If you already have a business or product to advertise online, it’s easy to get seed keywords. Just imagine what people type into Google in order to find what you’re offering.
For example, in the case where you sell computer equipment, seed keywords could be:
If you’re struggling with seed keywords, then check the Google Search Console search results report. This will reveal up to 1,000 keywords you are ranking for already.
Don’t fret too much over seed keywords. This should only take a couple of minutes. When you have a range of ideas, move onto the next step.
Using Keywords From Related Search Terms
This is an innovative move that you might have already considered while investigating keywords. If not, filling those lists through this technique is a perfect way, especially for a beginner.
If you’re having trouble thinking of further keywords people may be looking for in a particular topic, take a close look at the search terms which appear when you’re plugging a keyword into Google.
When you enter your phrase and scroll below to the bottom of Google’s search results, you’ll find some search recommendations relevant to your initial input. These keywords may spark suggestions for other keywords that could also be considered viable and effective.
Like with Google Autosuggest, these are ideas that actually come directly from Google. You don’t have to guess if they’re very popular or not. Google is literally informing you that: “Lots of people are searching for these keywords.”
Then scroll down to the bottom to see THOSE results. It’ll also give you a new related keywords list. Rinse and then repeat.
Paid keyword research tools like SEMRush, Ahrefs, and UberSuggest will help you come up with far more keyword ideas that are based on exact match keywords and keywords match phrases based on ideas you’ve developed up to this stage.

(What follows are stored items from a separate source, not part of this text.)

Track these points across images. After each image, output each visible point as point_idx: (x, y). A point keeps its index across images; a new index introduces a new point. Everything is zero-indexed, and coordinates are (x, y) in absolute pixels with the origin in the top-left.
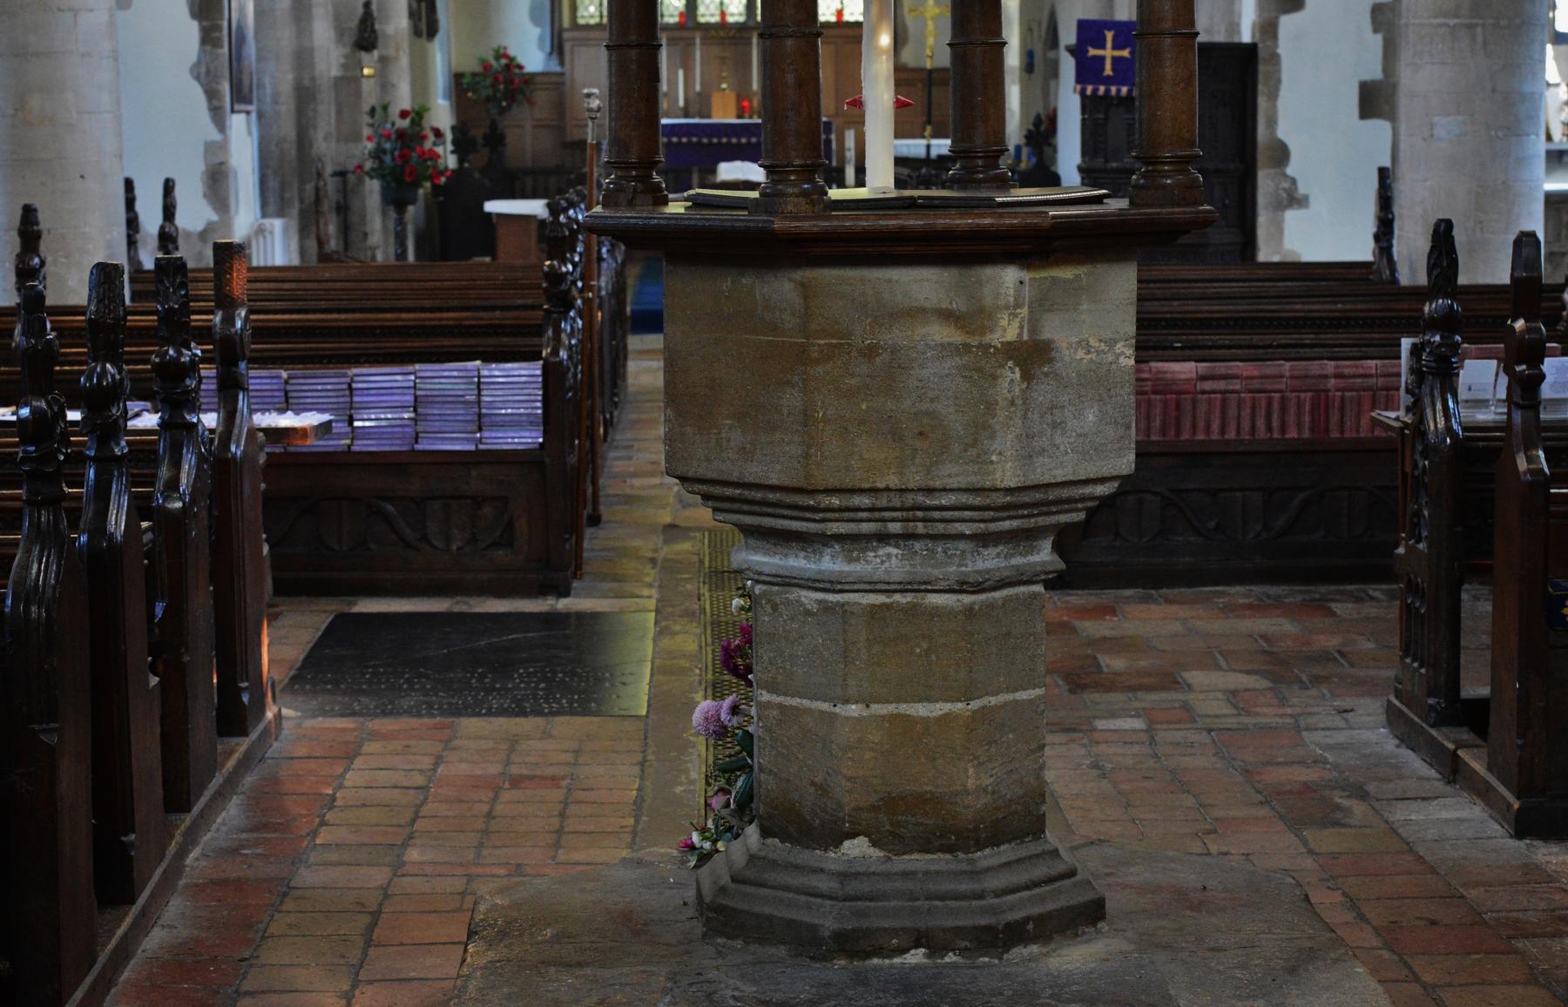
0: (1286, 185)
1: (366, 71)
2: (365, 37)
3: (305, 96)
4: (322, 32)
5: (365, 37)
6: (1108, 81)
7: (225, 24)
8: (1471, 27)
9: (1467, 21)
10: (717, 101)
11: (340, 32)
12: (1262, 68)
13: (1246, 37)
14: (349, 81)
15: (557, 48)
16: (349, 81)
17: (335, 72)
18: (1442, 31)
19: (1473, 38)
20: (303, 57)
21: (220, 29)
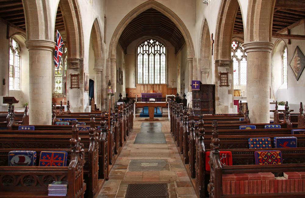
0: (219, 102)
1: (110, 88)
2: (109, 84)
3: (102, 90)
4: (105, 84)
5: (109, 84)
6: (196, 88)
7: (84, 81)
8: (259, 81)
9: (258, 80)
10: (151, 91)
11: (107, 83)
12: (216, 88)
13: (213, 83)
14: (108, 88)
15: (136, 86)
16: (108, 88)
17: (106, 88)
18: (254, 81)
19: (260, 83)
20: (102, 86)
21: (83, 82)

However, these tools are premium tools and if you are looking for a free alternative which can provide you with long tailed keywords in bulk, then this tool might be a good option. It may also offer you viable alternatives which you might not have considered.
One Last Thing Before You Go
As keywords establish your site’s page, you can use them to coordinate your content and formulate a plan. The most simple step is to maintain a spreadsheet (your “keyword map content”) and identify your focus keyword for each post.
You can then create your sheet according to your own criteria, add the keyword search volume, page authority, organic traffic, and any other statistics that may be important for your business.
Ideally, you want to target a specific primary keyword on each page of your web. Generally, the homepage will concentrate on a very wide industry term and, when you build product pages, category pages and posts, it will dig down into the niche and address those specific requirements.
Be sure to reassess these keywords each couple of months — once every quarter is a decent benchmark, but some organizations tend to do it even more frequently than that.
As you gain ever more prominence in the SERPs, you may find that you can add yet more keywords to your lists to integrate them as you work to sustain your current online presence, and then expand in new areas.